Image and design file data
┏━━
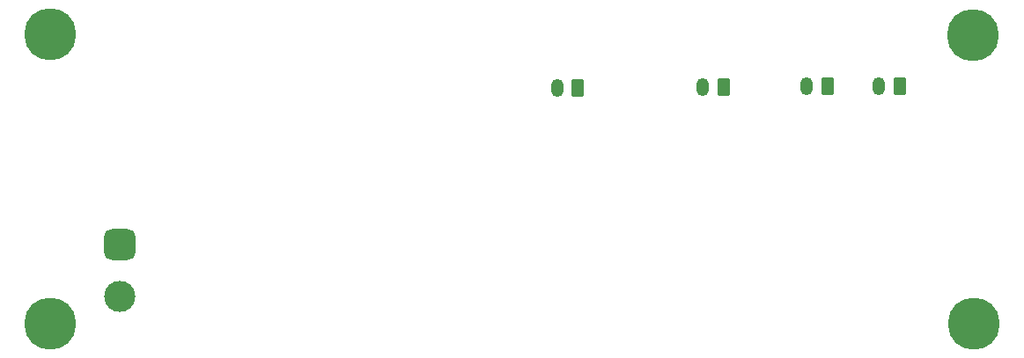
<source format=gbr>
%TF.GenerationSoftware,KiCad,Pcbnew,9.0.4*%
%TF.CreationDate,2025-11-01T22:13:15-04:00*%
%TF.ProjectId,power_distribution,706f7765-725f-4646-9973-747269627574,v1*%
%TF.SameCoordinates,Original*%
%TF.FileFunction,Soldermask,Bot*%
%TF.FilePolarity,Negative*%
%FSLAX46Y46*%
G04 Gerber Fmt 4.6, Leading zero omitted, Abs format (unit mm)*
G04 Created by KiCad (PCBNEW 9.0.4) date 2025-11-01 22:13:15*
%MOMM*%
%LPD*%
G01*
G04 APERTURE LIST*
G04 Aperture macros list*
%AMRoundRect*
0 Rectangle with rounded corners*
0 $1 Rounding radius*
0 $2 $3 $4 $5 $6 $7 $8 $9 X,Y pos of 4 corners*
0 Add a 4 corners polygon primitive as box body*
4,1,4,$2,$3,$4,$5,$6,$7,$8,$9,$2,$3,0*
0 Add four circle primitives for the rounded corners*
1,1,$1+$1,$2,$3*
1,1,$1+$1,$4,$5*
1,1,$1+$1,$6,$7*
1,1,$1+$1,$8,$9*
0 Add four rect primitives between the rounded corners*
20,1,$1+$1,$2,$3,$4,$5,0*
20,1,$1+$1,$4,$5,$6,$7,0*
20,1,$1+$1,$6,$7,$8,$9,0*
20,1,$1+$1,$8,$9,$2,$3,0*%
G04 Aperture macros list end*
%ADD10C,0.800000*%
%ADD11C,5.000000*%
%ADD12RoundRect,0.250000X0.350000X0.625000X-0.350000X0.625000X-0.350000X-0.625000X0.350000X-0.625000X0*%
%ADD13O,1.200000X1.750000*%
%ADD14RoundRect,0.750000X-0.750000X0.750000X-0.750000X-0.750000X0.750000X-0.750000X0.750000X0.750000X0*%
%ADD15C,3.000000*%
G04 APERTURE END LIST*
D10*
%TO.C,H1*%
X17400000Y-15600000D03*
X16850825Y-16925825D03*
X16850825Y-14274175D03*
X15525000Y-17475000D03*
D11*
X15525000Y-15600000D03*
D10*
X15525000Y-13725000D03*
X14199175Y-16925825D03*
X14199175Y-14274175D03*
X13650000Y-15600000D03*
%TD*%
%TO.C,H4*%
X102450000Y-43400000D03*
X102999175Y-42074175D03*
X102999175Y-44725825D03*
X104325000Y-41525000D03*
D11*
X104325000Y-43400000D03*
D10*
X104325000Y-45275000D03*
X105650825Y-42074175D03*
X105650825Y-44725825D03*
X106200000Y-43400000D03*
%TD*%
%TO.C,H3*%
X13650000Y-43400000D03*
X14199175Y-42074175D03*
X14199175Y-44725825D03*
X15525000Y-41525000D03*
D11*
X15525000Y-43400000D03*
D10*
X15525000Y-45275000D03*
X16850825Y-42074175D03*
X16850825Y-44725825D03*
X17400000Y-43400000D03*
%TD*%
%TO.C,H2*%
X102399175Y-15674175D03*
X102948350Y-14348350D03*
X102948350Y-17000000D03*
X104274175Y-13799175D03*
D11*
X104274175Y-15674175D03*
D10*
X104274175Y-17549175D03*
X105600000Y-14348350D03*
X105600000Y-17000000D03*
X106149175Y-15674175D03*
%TD*%
D12*
%TO.C,J2*%
X66262500Y-20709700D03*
D13*
X64262500Y-20709700D03*
%TD*%
D12*
%TO.C,J4*%
X90225000Y-20562500D03*
D13*
X88225000Y-20562500D03*
%TD*%
D12*
%TO.C,J3*%
X80262500Y-20609700D03*
D13*
X78262500Y-20609700D03*
%TD*%
D14*
%TO.C,J1*%
X22200000Y-35800000D03*
D15*
X22200000Y-40800000D03*
%TD*%
D12*
%TO.C,J5*%
X97175000Y-20562500D03*
D13*
X95175000Y-20562500D03*
%TD*%
M02*

</source>
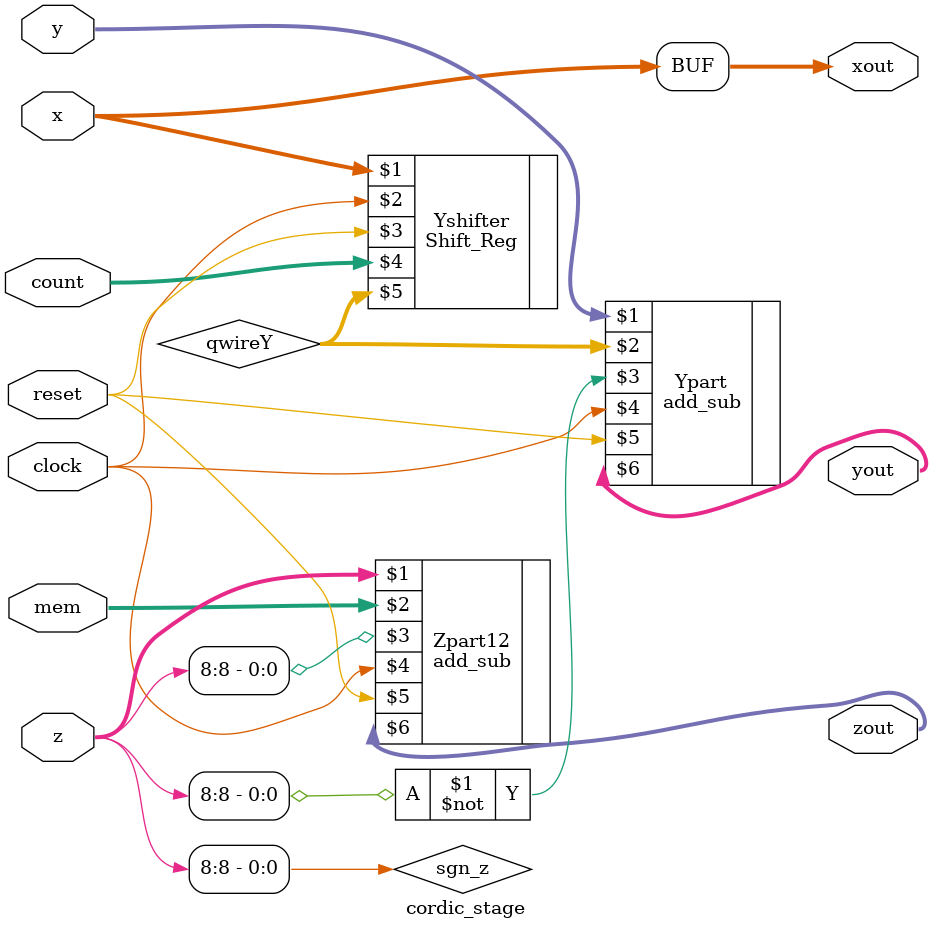
<source format=v>
`timescale 1ns / 1ps

module cordic_stage(
    input [8:0] x,
    input [8:0] y,
    input [8:0] z,
    input [8:0] mem,
    input [2:0] count,
    input clock,
    input reset,
    output [8:0] xout,
    output [8:0] yout,
    output [8:0] zout
    );
    wire sgn_z;
    wire [8:0] qwireY;
   
    
    assign sgn_z=z[8];
       add_sub Zpart12(z,mem,sgn_z,clock,reset,zout);
 Shift_Reg Yshifter(x,clock,reset,count,qwireY);
    
    add_sub Ypart(y,qwireY,~sgn_z,clock,reset,yout);
    assign xout=x;
   
     endmodule

</source>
┗━━
#### [THE TASK]
Pictures omitted, give the entries again exactly.

#### [ANSWER TO THIS EXERCISE]
<source format=gbr>
%TF.GenerationSoftware,KiCad,Pcbnew,9.0.4*%
%TF.CreationDate,2025-11-01T22:13:15-04:00*%
%TF.ProjectId,power_distribution,706f7765-725f-4646-9973-747269627574,v1*%
%TF.SameCoordinates,Original*%
%TF.FileFunction,Soldermask,Bot*%
%TF.FilePolarity,Negative*%
%FSLAX46Y46*%
G04 Gerber Fmt 4.6, Leading zero omitted, Abs format (unit mm)*
G04 Created by KiCad (PCBNEW 9.0.4) date 2025-11-01 22:13:15*
%MOMM*%
%LPD*%
G01*
G04 APERTURE LIST*
G04 Aperture macros list*
%AMRoundRect*
0 Rectangle with rounded corners*
0 $1 Rounding radius*
0 $2 $3 $4 $5 $6 $7 $8 $9 X,Y pos of 4 corners*
0 Add a 4 corners polygon primitive as box body*
4,1,4,$2,$3,$4,$5,$6,$7,$8,$9,$2,$3,0*
0 Add four circle primitives for the rounded corners*
1,1,$1+$1,$2,$3*
1,1,$1+$1,$4,$5*
1,1,$1+$1,$6,$7*
1,1,$1+$1,$8,$9*
0 Add four rect primitives between the rounded corners*
20,1,$1+$1,$2,$3,$4,$5,0*
20,1,$1+$1,$4,$5,$6,$7,0*
20,1,$1+$1,$6,$7,$8,$9,0*
20,1,$1+$1,$8,$9,$2,$3,0*%
G04 Aperture macros list end*
%ADD10C,0.800000*%
%ADD11C,5.000000*%
%ADD12RoundRect,0.250000X0.350000X0.625000X-0.350000X0.625000X-0.350000X-0.625000X0.350000X-0.625000X0*%
%ADD13O,1.200000X1.750000*%
%ADD14RoundRect,0.750000X-0.750000X0.750000X-0.750000X-0.750000X0.750000X-0.750000X0.750000X0.750000X0*%
%ADD15C,3.000000*%
G04 APERTURE END LIST*
D10*
%TO.C,H1*%
X17400000Y-15600000D03*
X16850825Y-16925825D03*
X16850825Y-14274175D03*
X15525000Y-17475000D03*
D11*
X15525000Y-15600000D03*
D10*
X15525000Y-13725000D03*
X14199175Y-16925825D03*
X14199175Y-14274175D03*
X13650000Y-15600000D03*
%TD*%
%TO.C,H4*%
X102450000Y-43400000D03*
X102999175Y-42074175D03*
X102999175Y-44725825D03*
X104325000Y-41525000D03*
D11*
X104325000Y-43400000D03*
D10*
X104325000Y-45275000D03*
X105650825Y-42074175D03*
X105650825Y-44725825D03*
X106200000Y-43400000D03*
%TD*%
%TO.C,H3*%
X13650000Y-43400000D03*
X14199175Y-42074175D03*
X14199175Y-44725825D03*
X15525000Y-41525000D03*
D11*
X15525000Y-43400000D03*
D10*
X15525000Y-45275000D03*
X16850825Y-42074175D03*
X16850825Y-44725825D03*
X17400000Y-43400000D03*
%TD*%
%TO.C,H2*%
X102399175Y-15674175D03*
X102948350Y-14348350D03*
X102948350Y-17000000D03*
X104274175Y-13799175D03*
D11*
X104274175Y-15674175D03*
D10*
X104274175Y-17549175D03*
X105600000Y-14348350D03*
X105600000Y-17000000D03*
X106149175Y-15674175D03*
%TD*%
D12*
%TO.C,J2*%
X66262500Y-20709700D03*
D13*
X64262500Y-20709700D03*
%TD*%
D12*
%TO.C,J4*%
X90225000Y-20562500D03*
D13*
X88225000Y-20562500D03*
%TD*%
D12*
%TO.C,J3*%
X80262500Y-20609700D03*
D13*
X78262500Y-20609700D03*
%TD*%
D14*
%TO.C,J1*%
X22200000Y-35800000D03*
D15*
X22200000Y-40800000D03*
%TD*%
D12*
%TO.C,J5*%
X97175000Y-20562500D03*
D13*
X95175000Y-20562500D03*
%TD*%
M02*

</source>
<source format=v>
`timescale 1ns / 1ps

module cordic_stage(
    input [8:0] x,
    input [8:0] y,
    input [8:0] z,
    input [8:0] mem,
    input [2:0] count,
    input clock,
    input reset,
    output [8:0] xout,
    output [8:0] yout,
    output [8:0] zout
    );
    wire sgn_z;
    wire [8:0] qwireY;
   
    
    assign sgn_z=z[8];
       add_sub Zpart12(z,mem,sgn_z,clock,reset,zout);
 Shift_Reg Yshifter(x,clock,reset,count,qwireY);
    
    add_sub Ypart(y,qwireY,~sgn_z,clock,reset,yout);
    assign xout=x;
   
     endmodule

</source>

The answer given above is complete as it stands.